* Page excerpt *
↓

Helping wife with Parkinson’s, East Bay man becomes advocate for a cure
By Lou Fancher
When the pinky finger on Natalie Clinch’s left hand began in 1997 to move without her wanting it to, she had no idea it would transform her life and her now 48-year marriage.
Twenty-one years later, her husband and caretaker, Bill Clinch, 77, eagerly accepted an exclusive invitation to a gathering he never in a million years hoped to attend, the annual Parkinson’s Policy Forum in Washington, D.C. Co-Sponsored by the Parkinson’s Foundation and the Michael J. Fox Foundation for Parkinson’s Research, the March 19–21 invitation-only event brings 300 selected delegates from the United States along with Parkinson’s experts to the three-day forum.
“I go because I want to be someone who does something,” Clinch says. “I don’t want to sit around and just live with PD. I like learning. Why? So I can better take care of my wife, of course.”

↑

* Exercise instructions *
Please quote the passage of the Parkinson's article that begins with the words containing "Helping wife with" and ends with "the three-day forum.", keeping every word unchanged.

* Dataset content *
↓

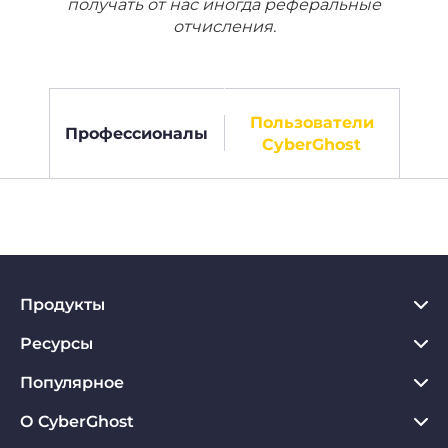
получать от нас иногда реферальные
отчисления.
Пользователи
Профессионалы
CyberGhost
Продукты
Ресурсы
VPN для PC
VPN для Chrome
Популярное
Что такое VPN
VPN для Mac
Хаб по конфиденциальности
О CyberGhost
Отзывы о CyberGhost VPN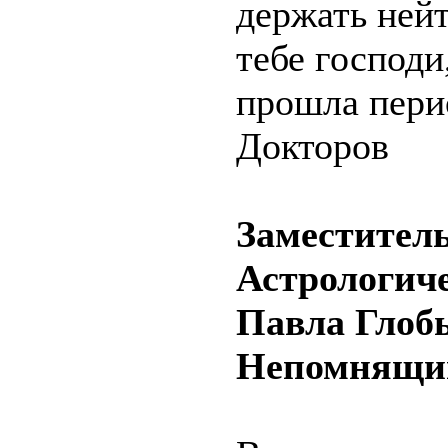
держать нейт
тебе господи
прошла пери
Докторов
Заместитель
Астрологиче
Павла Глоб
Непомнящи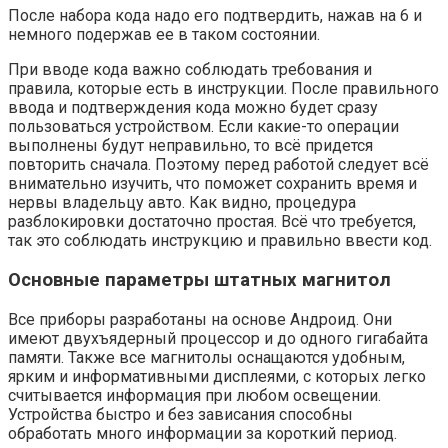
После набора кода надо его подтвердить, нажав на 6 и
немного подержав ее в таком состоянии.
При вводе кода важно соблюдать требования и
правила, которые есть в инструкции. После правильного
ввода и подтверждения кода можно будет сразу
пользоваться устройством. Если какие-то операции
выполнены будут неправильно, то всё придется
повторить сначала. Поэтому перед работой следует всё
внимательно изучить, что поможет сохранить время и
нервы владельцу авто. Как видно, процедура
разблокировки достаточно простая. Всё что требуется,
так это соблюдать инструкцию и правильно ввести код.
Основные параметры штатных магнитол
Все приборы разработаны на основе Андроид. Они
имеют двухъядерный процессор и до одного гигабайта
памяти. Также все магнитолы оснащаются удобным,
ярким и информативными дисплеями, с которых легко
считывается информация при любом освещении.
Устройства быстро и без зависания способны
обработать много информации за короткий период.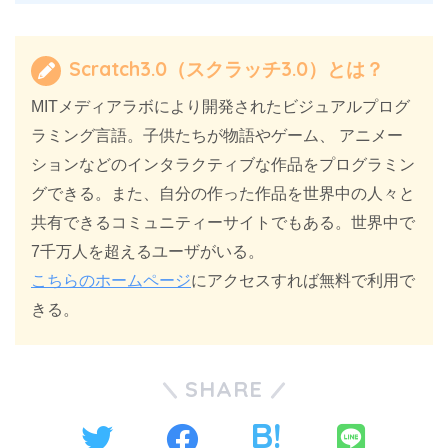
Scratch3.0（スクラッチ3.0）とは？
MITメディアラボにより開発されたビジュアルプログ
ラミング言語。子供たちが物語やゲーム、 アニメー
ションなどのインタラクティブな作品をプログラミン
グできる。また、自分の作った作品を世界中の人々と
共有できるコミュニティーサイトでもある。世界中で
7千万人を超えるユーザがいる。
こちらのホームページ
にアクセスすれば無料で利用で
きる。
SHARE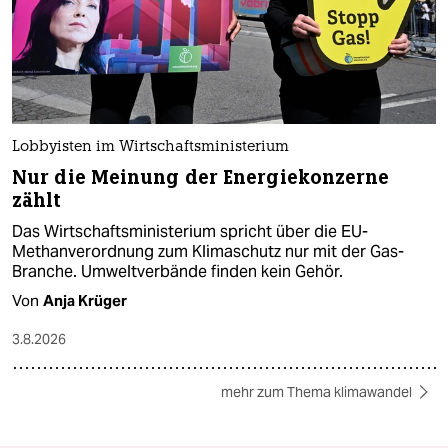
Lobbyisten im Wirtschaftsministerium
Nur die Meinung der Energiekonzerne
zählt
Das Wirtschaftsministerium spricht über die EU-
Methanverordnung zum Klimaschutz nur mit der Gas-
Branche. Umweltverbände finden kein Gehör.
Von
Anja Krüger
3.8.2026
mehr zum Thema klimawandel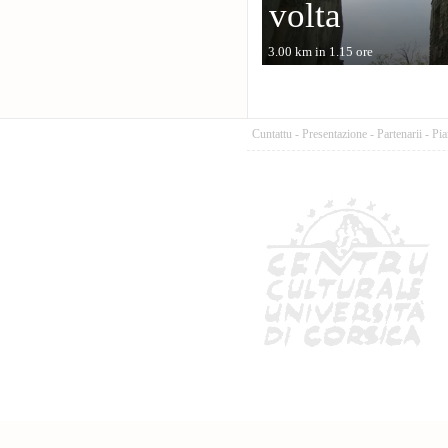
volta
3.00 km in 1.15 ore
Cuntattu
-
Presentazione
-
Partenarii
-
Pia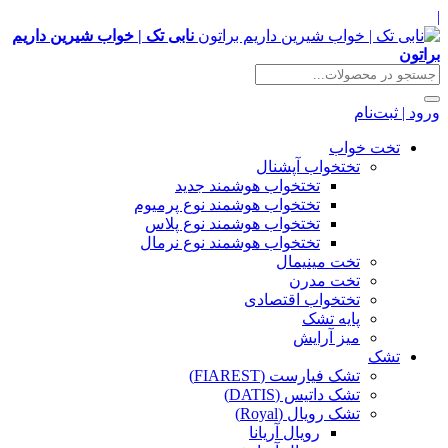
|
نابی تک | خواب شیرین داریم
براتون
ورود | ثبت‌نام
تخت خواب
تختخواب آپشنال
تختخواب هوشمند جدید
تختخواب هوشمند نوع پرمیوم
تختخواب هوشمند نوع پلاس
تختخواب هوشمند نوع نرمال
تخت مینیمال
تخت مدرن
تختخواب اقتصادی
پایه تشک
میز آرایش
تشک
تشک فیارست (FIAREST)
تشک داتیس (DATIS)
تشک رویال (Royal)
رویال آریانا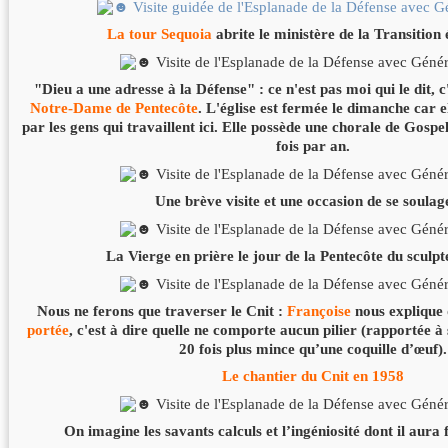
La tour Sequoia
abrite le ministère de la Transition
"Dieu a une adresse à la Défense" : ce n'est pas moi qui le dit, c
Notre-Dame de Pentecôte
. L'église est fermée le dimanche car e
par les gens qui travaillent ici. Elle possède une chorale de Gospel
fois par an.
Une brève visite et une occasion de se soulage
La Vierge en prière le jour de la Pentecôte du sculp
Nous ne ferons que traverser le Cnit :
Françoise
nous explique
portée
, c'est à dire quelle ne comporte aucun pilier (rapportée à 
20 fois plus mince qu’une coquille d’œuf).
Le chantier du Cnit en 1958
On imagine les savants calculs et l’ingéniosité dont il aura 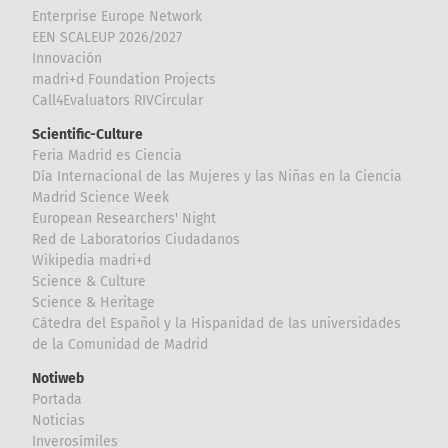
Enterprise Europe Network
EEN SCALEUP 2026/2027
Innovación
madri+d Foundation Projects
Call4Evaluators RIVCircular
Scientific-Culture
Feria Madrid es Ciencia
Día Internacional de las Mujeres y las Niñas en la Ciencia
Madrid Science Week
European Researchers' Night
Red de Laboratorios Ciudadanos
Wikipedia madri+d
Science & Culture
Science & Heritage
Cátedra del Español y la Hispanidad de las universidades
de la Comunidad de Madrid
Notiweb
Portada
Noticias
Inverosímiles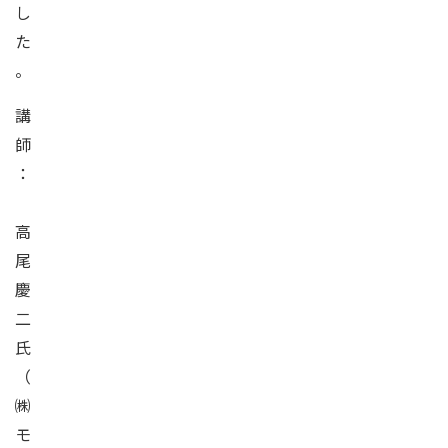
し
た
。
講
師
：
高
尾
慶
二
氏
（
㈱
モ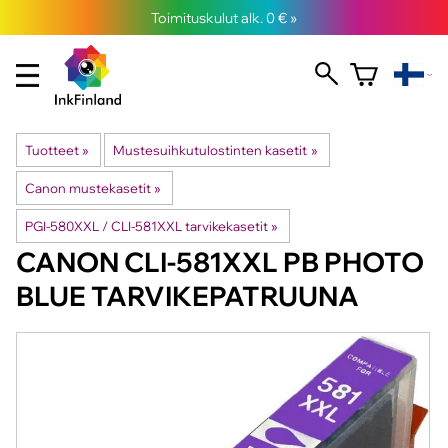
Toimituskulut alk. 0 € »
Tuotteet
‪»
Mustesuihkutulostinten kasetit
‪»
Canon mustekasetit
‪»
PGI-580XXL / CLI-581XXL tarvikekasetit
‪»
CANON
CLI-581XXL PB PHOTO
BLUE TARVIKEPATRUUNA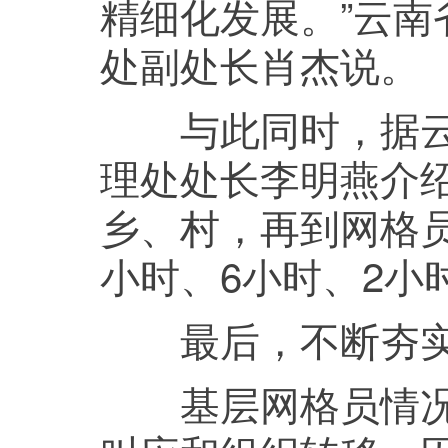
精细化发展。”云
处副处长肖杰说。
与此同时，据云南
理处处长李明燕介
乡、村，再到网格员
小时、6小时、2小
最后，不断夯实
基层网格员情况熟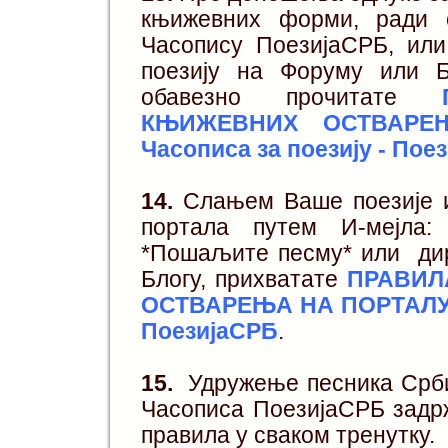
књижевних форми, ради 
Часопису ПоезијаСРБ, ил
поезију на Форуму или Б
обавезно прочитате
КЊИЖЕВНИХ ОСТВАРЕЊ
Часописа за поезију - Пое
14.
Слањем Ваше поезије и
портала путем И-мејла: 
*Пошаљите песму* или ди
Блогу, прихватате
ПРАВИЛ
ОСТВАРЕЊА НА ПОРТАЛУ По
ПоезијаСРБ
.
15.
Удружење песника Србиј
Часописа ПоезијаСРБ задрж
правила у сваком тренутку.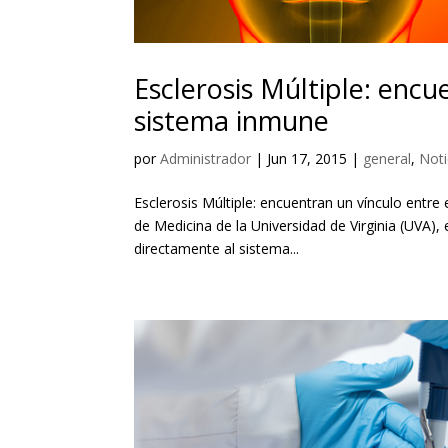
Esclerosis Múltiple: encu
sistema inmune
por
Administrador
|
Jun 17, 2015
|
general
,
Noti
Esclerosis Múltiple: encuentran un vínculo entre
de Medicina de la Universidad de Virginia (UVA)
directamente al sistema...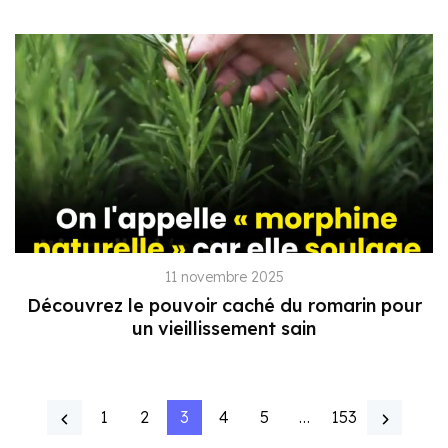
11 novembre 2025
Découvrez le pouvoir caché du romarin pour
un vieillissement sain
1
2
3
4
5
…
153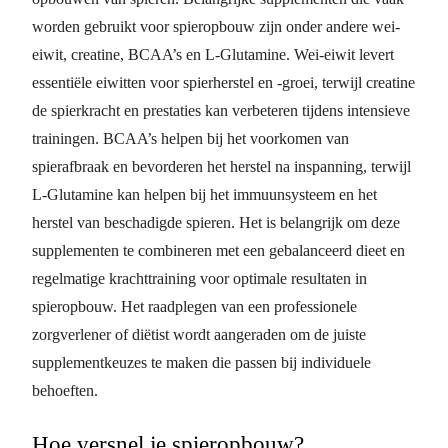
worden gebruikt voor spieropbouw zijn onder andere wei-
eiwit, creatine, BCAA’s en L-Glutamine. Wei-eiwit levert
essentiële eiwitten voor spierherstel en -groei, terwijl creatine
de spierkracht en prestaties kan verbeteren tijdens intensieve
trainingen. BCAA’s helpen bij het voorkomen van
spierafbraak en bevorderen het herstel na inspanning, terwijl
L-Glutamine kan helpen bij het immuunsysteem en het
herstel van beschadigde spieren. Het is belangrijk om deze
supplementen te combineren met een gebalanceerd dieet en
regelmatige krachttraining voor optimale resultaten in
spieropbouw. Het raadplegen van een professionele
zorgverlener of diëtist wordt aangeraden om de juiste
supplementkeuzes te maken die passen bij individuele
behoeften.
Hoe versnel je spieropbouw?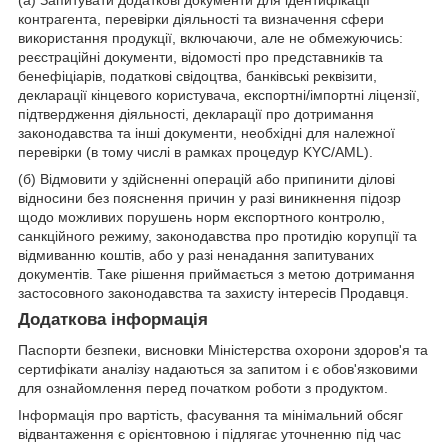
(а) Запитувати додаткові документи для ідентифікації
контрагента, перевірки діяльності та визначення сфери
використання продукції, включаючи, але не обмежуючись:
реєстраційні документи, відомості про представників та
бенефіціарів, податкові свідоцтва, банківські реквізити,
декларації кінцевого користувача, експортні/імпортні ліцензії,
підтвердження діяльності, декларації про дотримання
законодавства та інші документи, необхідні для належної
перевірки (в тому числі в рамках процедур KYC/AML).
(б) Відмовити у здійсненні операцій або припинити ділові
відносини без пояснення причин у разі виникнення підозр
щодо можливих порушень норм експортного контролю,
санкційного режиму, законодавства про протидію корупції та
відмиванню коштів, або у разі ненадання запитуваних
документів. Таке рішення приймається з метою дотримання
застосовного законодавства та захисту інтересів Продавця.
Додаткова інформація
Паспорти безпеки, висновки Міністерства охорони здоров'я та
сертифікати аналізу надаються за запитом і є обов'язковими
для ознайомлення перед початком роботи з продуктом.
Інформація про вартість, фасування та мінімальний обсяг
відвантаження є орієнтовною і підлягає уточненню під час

↑

* Task output *
Helping wife with Parkinson’s, East Bay man becomes advocate for a cure
By Lou Fancher
When the pinky finger on Natalie Clinch’s left hand began in 1997 to move without her wanting it to, she had no idea it would transform her life and her now 48-year marriage.
Twenty-one years later, her husband and caretaker, Bill Clinch, 77, eagerly accepted an exclusive invitation to a gathering he never in a million years hoped to attend, the annual Parkinson’s Policy Forum in Washington, D.C. Co-Sponsored by the Parkinson’s Foundation and the Michael J. Fox Foundation for Parkinson’s Research, the March 19–21 invitation-only event brings 300 selected delegates from the United States along with Parkinson’s experts to the three-day forum.